My poetry film Paper River (2019) www.sarahtremlett.com is a chapter including research, field notes, poetry and poetry film from Tree, a geopoetic and mythopoetic haibun ‘novel’ centred on different aspects of my family’s working connection to the land and place through time. I began researching my family history around 25 years ago, motivated to find some sense of belonging and identity. It is divided into time periods and different countries. Each film has had a commissioned composer chosen for that subject. In this case, the evocative soundscape is by Jeffrey Boehm. In terms of experiential storytelling, researching family history is not only about discovering unknown facts but place itself; to actually visit sites, and touch and experience them. When I trained as an arts journalist I would select, photograph and write features about artists in their own environment. Also, in this particular chapter I had the chance to bring the personal side of ‘public’ history to the fore; showing how human characteristics and circumstance, (often unknown to historians) lie behind historical facts.
Conclusion
The single-room conference ‘barn’ enabled different practitioners to expand their knowledge of the diverse current approaches to narrative and experiential storytelling. It seems clear that augmented, virtual, locative, interactive, social and multimedia ways of story making may be less about telling stories today and more about creating, co-creating or discovering them (often with variable time constraints); whilst those of us making poetry films traditionally recount and encapsulate (and often combine) narrative forms in a brief, heightened, fixed duration of time. However, artists at MIX are now crossing and combining poetry film with other digital realities such as AR (Mary McDonald), or the old-school ‘novel’ (myself); whilst leading text-based, code savvy media artists such as Jörg Piringer are straddling all genres, platforms and devices.
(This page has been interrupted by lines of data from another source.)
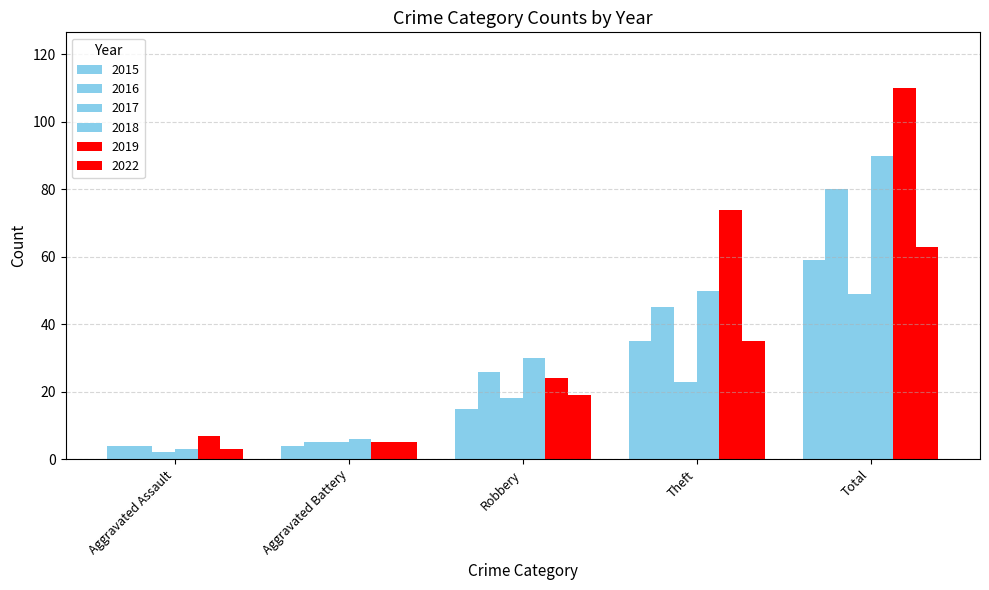

At which category is the sum across all series the highest?

Total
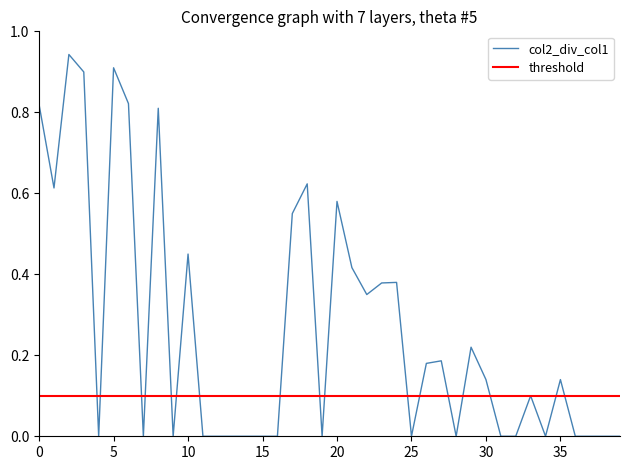

Reading left to right, list all the values displayed in this chart.

0.8	0.6	0.9	0.9	0.0	0.9	0.8	0.0	0.8	0.0	0.5	0.0	0.0	0.0	0.0	0.0	0.0	0.6	0.6	0.0	0.6	0.4	0.3	0.4	0.4	0.0	0.2	0.2	0.0	0.2	0.1	0.0	0.0	0.1	0.0	0.1	0.0	0.0	0.0	0.0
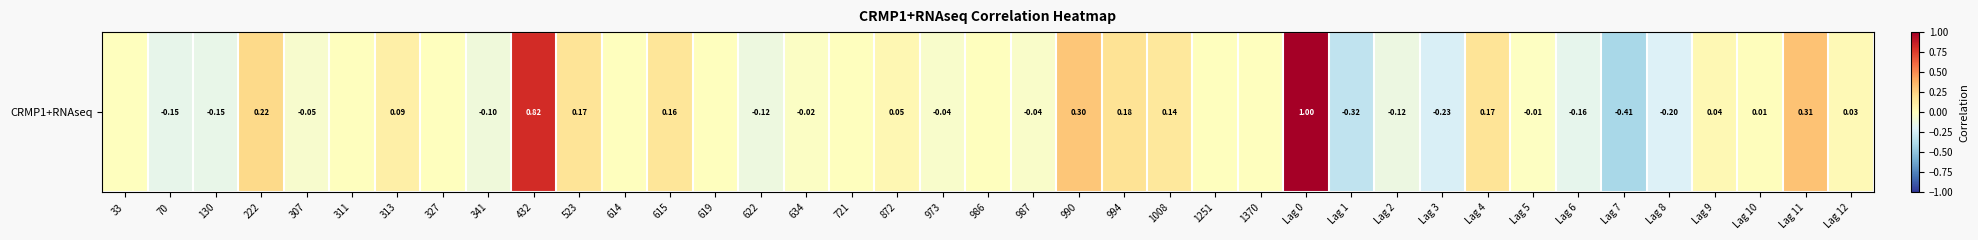

What is the maximum value shown in the chart?

1.0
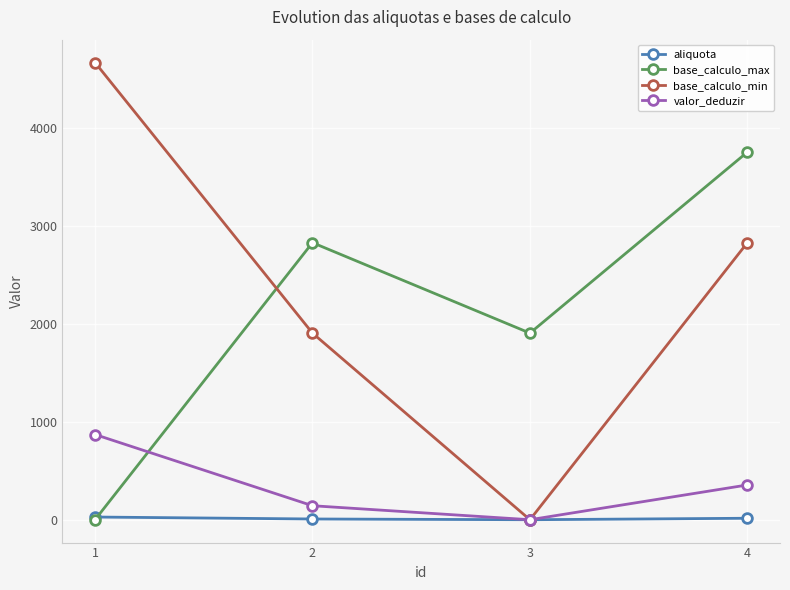

Which series changed the most between 2 and 4?

base_calculo_max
Regardless of approach, the prevalence of the personal (whether as data profile, historical research, political status or for authentic voice and well-being) rose to the surface, in all the presentations. The (human) art of storytelling, and the centrality of the subject in poetry filmmaking, now seem to be able to sit comfortably alongside twenty-first century systems of story making. Watch this cyberspace.